Martin Matzuk, along with Nicholas Simmons of Baylor College of Medicine in the U.S. and Masahito Ikawa of Osaka University in Japan, will build a male contraceptive drug discovery platform comprising a library of two billion small compounds generated by DNA-Encoded Chemistry Technology (DEC-Tec) at relatively low cost, and a panel of male-specific fertility proteins. Contraception options for men are currently limited to condoms or vasectomy. A safe, low-cost small molecule contraceptive similar to the female "pill", could also help men to better control family planning. They are using the CRISPR/Cas9 mutagenesis strategy to identify new genes essential for male fertility in mice. For ten of these new genes, they will synthesize the corresponding fertility proteins and test them for binding to the compounds in their new, expanded DNA-tagged drug library.

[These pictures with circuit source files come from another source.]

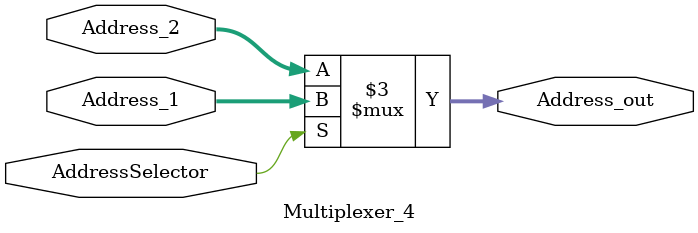
<source format=sv>
module Multiplexer_4 (
  input logic AddressSelector,
  input logic [31:0] Address_1,
  input logic [31:0] Address_2,
  output logic [31:0] Address_out
);
  
  always @(*)
		if (AddressSelector) Address_out <= Address_1;
		else 		  Address_out <= Address_2;

endmodule
</source>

Jianjun Sun of the University of Connecticut in the U.S. is developing non-hormonal contraceptives using a fly-based ovulation assay to identify compounds that specifically block the rupture of follicles, which is required to release eggs for fertilization also in mammals. The popular female contraceptive "pill" alters the hormonal cycle and is widely used throughout the Western world. However, it can have undesirable side effects. In Phase I, they developed a medium-throughput follicle rupture assay using Drosophila follicles and showed that three out of four drugs inhibiting Drosophila follicle rupture had the same effect in mice. They discovered that these drugs also inhibited the production of superoxide, which promotes follicle rupture. Building on this new knowledge, in Phase II, they will develop a high-throughput luminescence-based superoxide-detection assay in Drosophila and screen 13,000 compounds. Top hits will again be validated for activity also in mice, and they will further identify their cellular mechanisms of action using available genetic tools in Drosophila.

Boris Striepen of the University of Georgia in the U.S. will develop a new, more natural mouse model for cryptosporidiosis, which is a leading cause of severe diarrhea in children, to help identify effective treatments. Unlike previous mouse models of this disease, these mice do not need to be immune deficient as they can be infected by a natural strain of the Cryptosporidium parasite, which they previous isolated from house mice. They will genetically modify this strain so it will fluoresce and can thus be easily located in the mice and within individual cells. These mice also experience symptoms more similar to the human disease, and they will use it to assess the effects of malnutrition, which often co-occurs with infection and appears to worsen symptoms. They will also study the effect of different bacterial communities in the gut on disease progression and the effects of existing and emerging treatments.

Arash Shaban-Nejad of the University of Tennessee Health Science Center in the U.S. will develop an analytic framework to help integrate dynamic surveillance data from multiple sources and health systems to support decision making for malaria elimination. Data on malaria is currently scattered in different formats across diverse organizations, making it difficult to access and use. An ontology is a web-based method that explicitly defines specific concepts using logical rules and constraints, and can be used to capture and combine information from numerous sources into a formal framework. They will analyze existing malaria data sources such as Mapping Malaria Risk in Africa (MARA) across selected African countries with different languages including Uganda and Gabon, and use it to generate a service ontology that enables data integration, and implement a semantic web service that can also be used to access the data.

Brian Reich of North Carolina State University in the U.S. will develop a software model to measure the risk of local malaria outbreaks in real-time in the Democratic Republic of Congo and identify treatment strategies for control efforts to more effectively allocate their limited resources. They will build this "recommendation engine" using demographic health survey data from household surveys on disease incidence and types of treatment used, and devise a simple mathematical formula that calculates priority scores, defined by user-specified risk factors, for different regions, which can be easily interpreted by stakeholders.